Dynamics of Apparent Horizon and a Null Comparison Principle

TL;DR

This paper studies the global behavior of apparent horizons in gravitational collapse, introducing a null comparison principle and proving their smooth, asymptotically null nature with implications for physical laws.

Contribution

It introduces the null comparison principle and provides new proofs for physical laws along the apparent horizon, advancing understanding of horizon dynamics in gravitational collapse.

Findings

Apparent horizon is smooth and asymptotically null.

Null comparison principle guarantees horizon's piecewise spacelike or null nature.

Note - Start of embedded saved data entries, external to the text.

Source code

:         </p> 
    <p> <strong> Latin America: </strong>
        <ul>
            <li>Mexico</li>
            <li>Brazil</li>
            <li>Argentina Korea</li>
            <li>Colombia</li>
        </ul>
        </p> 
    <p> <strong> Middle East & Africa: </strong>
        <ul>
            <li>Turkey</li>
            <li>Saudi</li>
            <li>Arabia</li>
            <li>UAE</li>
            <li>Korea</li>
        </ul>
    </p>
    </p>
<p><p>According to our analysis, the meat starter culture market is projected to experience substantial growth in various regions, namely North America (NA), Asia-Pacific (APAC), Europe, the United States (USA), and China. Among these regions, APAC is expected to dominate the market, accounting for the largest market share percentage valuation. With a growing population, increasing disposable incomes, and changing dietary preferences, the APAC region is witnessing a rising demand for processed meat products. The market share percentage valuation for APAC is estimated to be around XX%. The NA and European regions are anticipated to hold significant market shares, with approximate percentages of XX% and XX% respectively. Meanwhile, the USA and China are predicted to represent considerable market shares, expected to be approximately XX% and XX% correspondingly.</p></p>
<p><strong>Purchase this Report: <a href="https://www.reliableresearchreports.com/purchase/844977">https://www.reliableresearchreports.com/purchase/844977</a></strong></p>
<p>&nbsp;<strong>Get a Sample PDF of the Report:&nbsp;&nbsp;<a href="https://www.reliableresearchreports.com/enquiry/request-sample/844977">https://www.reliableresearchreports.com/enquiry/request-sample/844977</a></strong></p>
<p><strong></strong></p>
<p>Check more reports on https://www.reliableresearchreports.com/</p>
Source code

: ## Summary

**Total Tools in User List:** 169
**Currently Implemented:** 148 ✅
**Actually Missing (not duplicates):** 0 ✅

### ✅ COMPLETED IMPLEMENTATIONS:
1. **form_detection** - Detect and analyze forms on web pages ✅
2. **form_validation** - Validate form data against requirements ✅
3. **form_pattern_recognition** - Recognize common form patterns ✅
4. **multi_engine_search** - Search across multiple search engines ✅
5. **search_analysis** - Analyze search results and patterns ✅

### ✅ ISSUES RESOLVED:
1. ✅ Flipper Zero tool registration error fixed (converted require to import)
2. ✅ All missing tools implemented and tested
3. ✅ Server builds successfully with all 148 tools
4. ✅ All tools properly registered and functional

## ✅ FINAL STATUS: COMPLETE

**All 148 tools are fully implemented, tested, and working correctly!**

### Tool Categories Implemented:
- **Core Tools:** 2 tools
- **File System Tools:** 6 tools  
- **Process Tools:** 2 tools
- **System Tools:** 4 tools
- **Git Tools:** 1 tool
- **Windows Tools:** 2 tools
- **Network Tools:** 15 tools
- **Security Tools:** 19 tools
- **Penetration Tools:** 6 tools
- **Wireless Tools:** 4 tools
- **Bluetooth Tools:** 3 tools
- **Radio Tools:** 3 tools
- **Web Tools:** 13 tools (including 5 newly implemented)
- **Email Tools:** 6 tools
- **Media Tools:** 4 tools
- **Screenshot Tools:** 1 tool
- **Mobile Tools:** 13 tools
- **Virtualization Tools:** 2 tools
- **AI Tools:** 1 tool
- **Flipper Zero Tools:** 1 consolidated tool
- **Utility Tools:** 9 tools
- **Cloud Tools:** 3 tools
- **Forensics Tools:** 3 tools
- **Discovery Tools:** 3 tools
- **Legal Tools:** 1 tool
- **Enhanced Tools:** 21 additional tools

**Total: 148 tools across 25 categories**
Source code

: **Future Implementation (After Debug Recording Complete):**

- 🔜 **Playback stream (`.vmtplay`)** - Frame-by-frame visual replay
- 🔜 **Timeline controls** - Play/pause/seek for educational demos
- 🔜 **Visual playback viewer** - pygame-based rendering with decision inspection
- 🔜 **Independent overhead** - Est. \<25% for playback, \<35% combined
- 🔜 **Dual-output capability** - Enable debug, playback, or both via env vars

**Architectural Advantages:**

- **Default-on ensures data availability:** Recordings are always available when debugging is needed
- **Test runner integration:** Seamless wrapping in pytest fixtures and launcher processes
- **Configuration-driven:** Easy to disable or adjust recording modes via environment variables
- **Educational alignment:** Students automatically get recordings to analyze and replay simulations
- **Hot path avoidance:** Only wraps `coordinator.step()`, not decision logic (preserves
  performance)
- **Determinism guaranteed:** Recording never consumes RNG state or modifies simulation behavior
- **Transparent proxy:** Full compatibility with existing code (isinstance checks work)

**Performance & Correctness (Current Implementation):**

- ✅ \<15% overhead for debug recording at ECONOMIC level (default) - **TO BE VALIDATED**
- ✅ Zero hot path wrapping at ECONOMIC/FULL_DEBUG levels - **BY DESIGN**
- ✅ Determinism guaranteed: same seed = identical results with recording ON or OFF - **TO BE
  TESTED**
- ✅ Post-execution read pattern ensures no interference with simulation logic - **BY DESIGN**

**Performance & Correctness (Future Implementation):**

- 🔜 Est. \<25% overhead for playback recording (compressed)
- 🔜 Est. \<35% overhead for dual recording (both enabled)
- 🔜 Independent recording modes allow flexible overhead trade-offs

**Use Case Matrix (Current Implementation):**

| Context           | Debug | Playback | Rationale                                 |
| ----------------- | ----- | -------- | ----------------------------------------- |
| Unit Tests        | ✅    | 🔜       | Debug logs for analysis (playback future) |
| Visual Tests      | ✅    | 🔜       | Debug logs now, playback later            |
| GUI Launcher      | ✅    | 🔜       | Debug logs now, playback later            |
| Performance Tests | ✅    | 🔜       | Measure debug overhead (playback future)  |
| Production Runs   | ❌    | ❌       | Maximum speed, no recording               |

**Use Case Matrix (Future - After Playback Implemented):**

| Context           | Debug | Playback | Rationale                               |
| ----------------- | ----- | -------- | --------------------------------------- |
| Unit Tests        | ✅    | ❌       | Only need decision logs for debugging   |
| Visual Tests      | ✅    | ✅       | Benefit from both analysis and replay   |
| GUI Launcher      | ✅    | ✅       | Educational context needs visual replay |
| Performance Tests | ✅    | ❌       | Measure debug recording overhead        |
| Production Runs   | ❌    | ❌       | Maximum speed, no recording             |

Validated physical laws along the apparent horizon.

Abstract

This paper investigates the global dynamics of the apparent horizon. We present an approach to establish its existence and its long-term behaviors. Our apparent horizon is constructed by solving the marginally outer trapped surface (MOTS) along each incoming null hypersurface. Based on the nonlinear hyperbolic estimates established in [24] by Klainerman-Szeftel under polarized axial symmetry, we prove that the corresponding apparent horizon is smooth, asymptotically null and converging to the event horizon eventually. To further address the local achronality of the apparent horizon, a new concept, called the null comparison principle, is introduced in this paper. For three typical scenarios of gravitational collapse, our null comparison principle is tested and verified, which guarantees that the apparent horizon must be piecewise spacelike or piecewise null. In addition, we also validate and provide new proofs for several physical laws along the apparent horizon.